ENTRIES PROVIDED:
------------------------------------
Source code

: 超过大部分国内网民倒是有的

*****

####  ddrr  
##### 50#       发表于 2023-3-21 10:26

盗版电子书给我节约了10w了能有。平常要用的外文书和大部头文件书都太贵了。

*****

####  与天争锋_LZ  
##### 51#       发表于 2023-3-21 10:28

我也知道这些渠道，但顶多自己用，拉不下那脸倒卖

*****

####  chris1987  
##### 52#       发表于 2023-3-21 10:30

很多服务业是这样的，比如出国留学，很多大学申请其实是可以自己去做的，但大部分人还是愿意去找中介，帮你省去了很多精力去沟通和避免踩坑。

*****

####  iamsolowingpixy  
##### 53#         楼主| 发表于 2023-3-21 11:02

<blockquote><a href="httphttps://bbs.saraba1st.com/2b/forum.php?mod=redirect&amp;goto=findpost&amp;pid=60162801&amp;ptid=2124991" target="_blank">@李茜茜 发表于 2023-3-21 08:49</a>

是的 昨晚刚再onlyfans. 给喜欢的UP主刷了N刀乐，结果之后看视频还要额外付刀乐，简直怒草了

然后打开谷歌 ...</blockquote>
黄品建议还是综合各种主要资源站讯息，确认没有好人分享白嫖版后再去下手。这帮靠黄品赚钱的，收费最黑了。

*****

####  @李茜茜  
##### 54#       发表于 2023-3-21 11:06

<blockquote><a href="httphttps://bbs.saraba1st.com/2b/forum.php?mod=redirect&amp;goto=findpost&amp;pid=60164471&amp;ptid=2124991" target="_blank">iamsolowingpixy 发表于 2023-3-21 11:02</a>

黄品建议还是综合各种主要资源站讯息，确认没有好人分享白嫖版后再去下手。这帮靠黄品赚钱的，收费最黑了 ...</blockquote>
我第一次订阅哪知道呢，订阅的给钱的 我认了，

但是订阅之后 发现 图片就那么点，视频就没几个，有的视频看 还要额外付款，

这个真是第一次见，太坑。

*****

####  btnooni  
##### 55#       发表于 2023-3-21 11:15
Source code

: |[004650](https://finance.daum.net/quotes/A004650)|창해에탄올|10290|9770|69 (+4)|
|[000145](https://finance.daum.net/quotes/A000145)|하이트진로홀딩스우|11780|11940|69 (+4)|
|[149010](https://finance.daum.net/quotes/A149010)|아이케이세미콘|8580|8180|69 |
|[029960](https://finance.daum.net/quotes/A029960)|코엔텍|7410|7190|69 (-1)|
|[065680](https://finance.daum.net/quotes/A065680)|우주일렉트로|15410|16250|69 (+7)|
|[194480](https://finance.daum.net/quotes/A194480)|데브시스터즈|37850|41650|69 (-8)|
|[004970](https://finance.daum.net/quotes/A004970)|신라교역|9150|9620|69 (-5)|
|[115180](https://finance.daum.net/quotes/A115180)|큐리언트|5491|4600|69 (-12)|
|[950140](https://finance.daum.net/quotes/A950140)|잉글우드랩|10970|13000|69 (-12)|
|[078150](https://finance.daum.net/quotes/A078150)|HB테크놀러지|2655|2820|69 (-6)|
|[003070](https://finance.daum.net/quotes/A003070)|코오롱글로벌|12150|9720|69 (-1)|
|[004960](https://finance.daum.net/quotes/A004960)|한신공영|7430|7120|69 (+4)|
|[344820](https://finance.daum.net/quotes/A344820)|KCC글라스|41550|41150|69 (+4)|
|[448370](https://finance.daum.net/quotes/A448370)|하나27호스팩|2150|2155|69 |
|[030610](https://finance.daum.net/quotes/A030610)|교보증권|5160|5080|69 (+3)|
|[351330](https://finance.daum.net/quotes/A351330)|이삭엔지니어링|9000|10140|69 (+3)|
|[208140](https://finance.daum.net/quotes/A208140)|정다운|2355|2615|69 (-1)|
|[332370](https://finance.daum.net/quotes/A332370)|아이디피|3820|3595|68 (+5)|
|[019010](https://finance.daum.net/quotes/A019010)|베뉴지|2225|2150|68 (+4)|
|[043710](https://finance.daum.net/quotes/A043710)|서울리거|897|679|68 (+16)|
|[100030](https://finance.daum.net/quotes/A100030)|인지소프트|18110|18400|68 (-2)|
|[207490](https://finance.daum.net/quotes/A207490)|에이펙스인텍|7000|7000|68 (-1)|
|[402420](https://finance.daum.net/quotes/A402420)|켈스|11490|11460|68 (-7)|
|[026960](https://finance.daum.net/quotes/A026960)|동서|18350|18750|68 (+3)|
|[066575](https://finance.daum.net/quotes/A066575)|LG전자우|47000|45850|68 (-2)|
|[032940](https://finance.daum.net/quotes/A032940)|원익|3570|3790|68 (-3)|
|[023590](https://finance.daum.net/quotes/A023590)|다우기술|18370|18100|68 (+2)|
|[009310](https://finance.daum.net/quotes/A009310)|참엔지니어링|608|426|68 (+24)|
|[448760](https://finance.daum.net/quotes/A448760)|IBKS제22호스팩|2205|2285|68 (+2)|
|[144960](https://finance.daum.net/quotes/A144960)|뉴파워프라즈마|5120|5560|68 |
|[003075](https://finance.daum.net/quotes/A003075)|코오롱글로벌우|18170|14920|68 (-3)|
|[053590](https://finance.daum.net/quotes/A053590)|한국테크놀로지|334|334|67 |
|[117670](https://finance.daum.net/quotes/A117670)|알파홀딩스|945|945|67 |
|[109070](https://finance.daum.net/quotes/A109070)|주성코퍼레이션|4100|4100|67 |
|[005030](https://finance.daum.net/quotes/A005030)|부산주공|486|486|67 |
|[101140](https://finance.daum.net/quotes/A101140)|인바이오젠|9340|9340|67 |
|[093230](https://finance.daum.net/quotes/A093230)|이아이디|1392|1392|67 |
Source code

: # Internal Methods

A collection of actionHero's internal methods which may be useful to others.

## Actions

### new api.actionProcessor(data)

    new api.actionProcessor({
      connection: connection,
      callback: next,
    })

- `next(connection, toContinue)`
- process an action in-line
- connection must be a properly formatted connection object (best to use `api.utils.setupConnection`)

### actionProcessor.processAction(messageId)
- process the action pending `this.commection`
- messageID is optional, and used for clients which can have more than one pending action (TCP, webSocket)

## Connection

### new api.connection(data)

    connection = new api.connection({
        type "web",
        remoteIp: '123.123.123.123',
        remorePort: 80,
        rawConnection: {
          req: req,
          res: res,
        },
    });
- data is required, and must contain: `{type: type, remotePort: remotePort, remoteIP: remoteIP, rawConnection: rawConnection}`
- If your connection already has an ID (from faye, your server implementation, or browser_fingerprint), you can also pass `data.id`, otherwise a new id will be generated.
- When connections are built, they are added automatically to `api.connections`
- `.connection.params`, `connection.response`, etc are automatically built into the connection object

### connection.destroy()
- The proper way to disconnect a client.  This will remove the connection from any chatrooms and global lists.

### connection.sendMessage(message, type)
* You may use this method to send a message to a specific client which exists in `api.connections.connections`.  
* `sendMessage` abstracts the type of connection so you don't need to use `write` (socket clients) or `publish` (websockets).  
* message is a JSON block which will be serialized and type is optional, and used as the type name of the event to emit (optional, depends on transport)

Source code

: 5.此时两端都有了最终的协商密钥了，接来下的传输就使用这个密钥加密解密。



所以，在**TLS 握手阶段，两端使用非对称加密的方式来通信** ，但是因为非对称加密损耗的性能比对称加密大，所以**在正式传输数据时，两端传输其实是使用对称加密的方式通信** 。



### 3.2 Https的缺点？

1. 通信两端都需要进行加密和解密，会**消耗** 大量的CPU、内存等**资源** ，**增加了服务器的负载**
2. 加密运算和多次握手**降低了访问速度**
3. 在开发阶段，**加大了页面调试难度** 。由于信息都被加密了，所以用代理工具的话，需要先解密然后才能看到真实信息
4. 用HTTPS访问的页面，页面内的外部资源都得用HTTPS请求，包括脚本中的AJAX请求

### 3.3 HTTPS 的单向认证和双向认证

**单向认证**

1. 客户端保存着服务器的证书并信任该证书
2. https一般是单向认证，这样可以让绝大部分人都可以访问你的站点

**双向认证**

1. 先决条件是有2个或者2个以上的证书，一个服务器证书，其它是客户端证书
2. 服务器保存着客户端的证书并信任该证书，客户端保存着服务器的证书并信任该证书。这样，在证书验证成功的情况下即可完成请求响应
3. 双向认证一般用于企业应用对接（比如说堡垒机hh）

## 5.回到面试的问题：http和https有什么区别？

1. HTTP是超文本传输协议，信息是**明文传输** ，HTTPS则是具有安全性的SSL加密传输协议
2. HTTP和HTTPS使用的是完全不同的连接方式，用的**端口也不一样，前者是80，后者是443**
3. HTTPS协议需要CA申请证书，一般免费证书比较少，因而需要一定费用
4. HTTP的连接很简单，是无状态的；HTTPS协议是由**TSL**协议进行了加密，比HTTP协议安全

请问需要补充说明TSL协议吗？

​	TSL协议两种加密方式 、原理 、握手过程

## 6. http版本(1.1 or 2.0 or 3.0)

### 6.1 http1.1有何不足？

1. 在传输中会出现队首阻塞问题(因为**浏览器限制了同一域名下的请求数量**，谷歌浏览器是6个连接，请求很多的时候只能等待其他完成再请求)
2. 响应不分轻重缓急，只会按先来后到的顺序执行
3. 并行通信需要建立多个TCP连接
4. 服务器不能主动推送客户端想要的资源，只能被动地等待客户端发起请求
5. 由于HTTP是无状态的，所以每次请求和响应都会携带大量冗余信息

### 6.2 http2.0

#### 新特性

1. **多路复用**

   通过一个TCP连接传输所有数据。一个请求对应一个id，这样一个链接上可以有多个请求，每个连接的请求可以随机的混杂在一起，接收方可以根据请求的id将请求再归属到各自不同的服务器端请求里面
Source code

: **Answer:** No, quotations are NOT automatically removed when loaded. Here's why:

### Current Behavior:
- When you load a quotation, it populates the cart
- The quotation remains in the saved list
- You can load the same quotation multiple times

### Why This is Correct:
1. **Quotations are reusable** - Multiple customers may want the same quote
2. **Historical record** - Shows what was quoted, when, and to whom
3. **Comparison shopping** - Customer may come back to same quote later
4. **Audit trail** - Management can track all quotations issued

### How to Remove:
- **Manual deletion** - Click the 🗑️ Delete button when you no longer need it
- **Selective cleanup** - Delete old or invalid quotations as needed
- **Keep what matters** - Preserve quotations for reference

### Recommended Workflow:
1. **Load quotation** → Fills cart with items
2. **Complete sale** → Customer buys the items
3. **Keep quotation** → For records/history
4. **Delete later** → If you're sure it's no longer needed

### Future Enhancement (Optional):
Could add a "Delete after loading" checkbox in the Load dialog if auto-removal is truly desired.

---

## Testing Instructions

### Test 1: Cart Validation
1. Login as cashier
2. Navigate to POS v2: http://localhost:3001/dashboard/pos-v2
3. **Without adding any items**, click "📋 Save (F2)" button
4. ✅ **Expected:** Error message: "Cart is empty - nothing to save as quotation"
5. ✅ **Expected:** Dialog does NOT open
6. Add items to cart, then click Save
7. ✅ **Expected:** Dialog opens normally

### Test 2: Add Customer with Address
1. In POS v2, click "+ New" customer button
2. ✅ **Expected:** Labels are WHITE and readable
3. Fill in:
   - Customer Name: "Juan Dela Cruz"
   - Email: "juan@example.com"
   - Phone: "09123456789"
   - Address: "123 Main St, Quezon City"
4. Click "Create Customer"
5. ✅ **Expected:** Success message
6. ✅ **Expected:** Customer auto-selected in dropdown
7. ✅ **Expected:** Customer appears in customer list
------------------------------------
EXERCISE DIRECTIONS: Tally the lines in the items above that contain the string "收费最黑了", with case counting, and reply with only the number.

TASK RESULT: 2